Under Regulation (EU) 2020/1503 of the European Parliament and Council of 7 October 2020, which regulates crowdfunding in European Union countries, as of 11 November 2023, all crowdfunding platforms offering investment opportunities in Estonia are required to obtain the relevant permits before commencing operations. However, as of November 11, 2023, licences had only been issued to two companies — Crowdestate AS and Estateguru OÜ, with several other applications under review.
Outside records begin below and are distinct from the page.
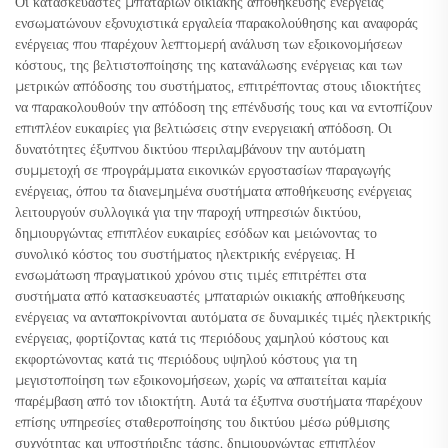
Οι κατασκευαστές μπαταριών οικιακής αποθήκευσης ενέργειας
ενσωματώνουν εξονυχιστικά εργαλεία παρακολούθησης και αναφοράς
ενέργειας που παρέχουν λεπτομερή ανάλυση των εξοικονομήσεων
κόστους, της βελτιστοποίησης της κατανάλωσης ενέργειας και των
μετρικών απόδοσης του συστήματος, επιτρέποντας στους ιδιοκτήτες
να παρακολουθούν την απόδοση της επένδυσής τους και να εντοπίζουν
επιπλέον ευκαιρίες για βελτιώσεις στην ενεργειακή απόδοση. Οι
δυνατότητες έξυπνου δικτύου περιλαμβάνουν την αυτόματη
συμμετοχή σε προγράμματα εικονικών εργοστασίων παραγωγής
ενέργειας, όπου τα διανεμημένα συστήματα αποθήκευσης ενέργειας
λειτουργούν συλλογικά για την παροχή υπηρεσιών δικτύου,
δημιουργώντας επιπλέον ευκαιρίες εσόδων και μειώνοντας το
συνολικό κόστος του συστήματος ηλεκτρικής ενέργειας. Η
ενσωμάτωση πραγματικού χρόνου στις τιμές επιτρέπει στα
συστήματα από κατασκευαστές μπαταριών οικιακής αποθήκευσης
ενέργειας να ανταποκρίνονται αυτόματα σε δυναμικές τιμές ηλεκτρικής
ενέργειας, φορτίζοντας κατά τις περιόδους χαμηλού κόστους και
εκφορτώνοντας κατά τις περιόδους υψηλού κόστους για τη
μεγιστοποίηση των εξοικονομήσεων, χωρίς να απαιτείται καμία
παρέμβαση από τον ιδιοκτήτη. Αυτά τα έξυπνα συστήματα παρέχουν
επίσης υπηρεσίες σταθεροποίησης του δικτύου μέσω ρύθμισης
συχνότητας και υποστήριξης τάσης, δημιουργώντας επιπλέον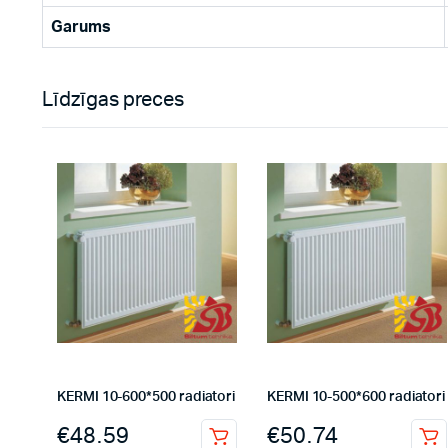
Garums
Līdzīgas preces
KERMI 10-600*500 radiatori
KERMI 10-500*600 radiatori
€
48.59
€
50.74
In early 2021, Estonia also passed a bill introducing additional obligations and stricter criteria for crowdfunding platforms and their activities to enhance investor protection.

== Challenges ==
=== Fraud and Lack of Trust ===
In 2020, a major scandal emerged involving two crowdfunding platforms created by Latvians but registered in Estonia — Kuetzal and Envestio.

The platforms promised investors returns of 20% or more and the ability to withdraw funds at any time, but in January 2020, both disappeared with all the funds they had raised. Kuetzal's collapse affected over 550 people, with losses amounting to €3 million, while Envestio's collapse impacted more than 1,800 people, with losses around €10 million.

Authorities in both Latvia and Estonia launched criminal investigations into fraud in connection with these incidents. Both platforms later declared bankruptcy and admitted all investor claims.

=== Liquidity ===
Some crowdfunding platforms face liquidity issues, raising concerns among investors and highlighting the risks. For example, in September 2019, Q-haus Baltic, a company raising funds through Crowdestate, went bankrupt, but investors were not notified in time. However, liquidity problems among developers are relatively rare, and the issue cannot be considered widespread.

=== Insufficient Regulation ===
The activities of crowdfunding companies and investors are still poorly regulated by law. Many legal aspects of crowdfunding in Estonia remain undefined and require clarification. The question of legal regulation of crowdfunding activity in Estonia remains relevant, especially in light of recent litigation and transparency issues in some projects.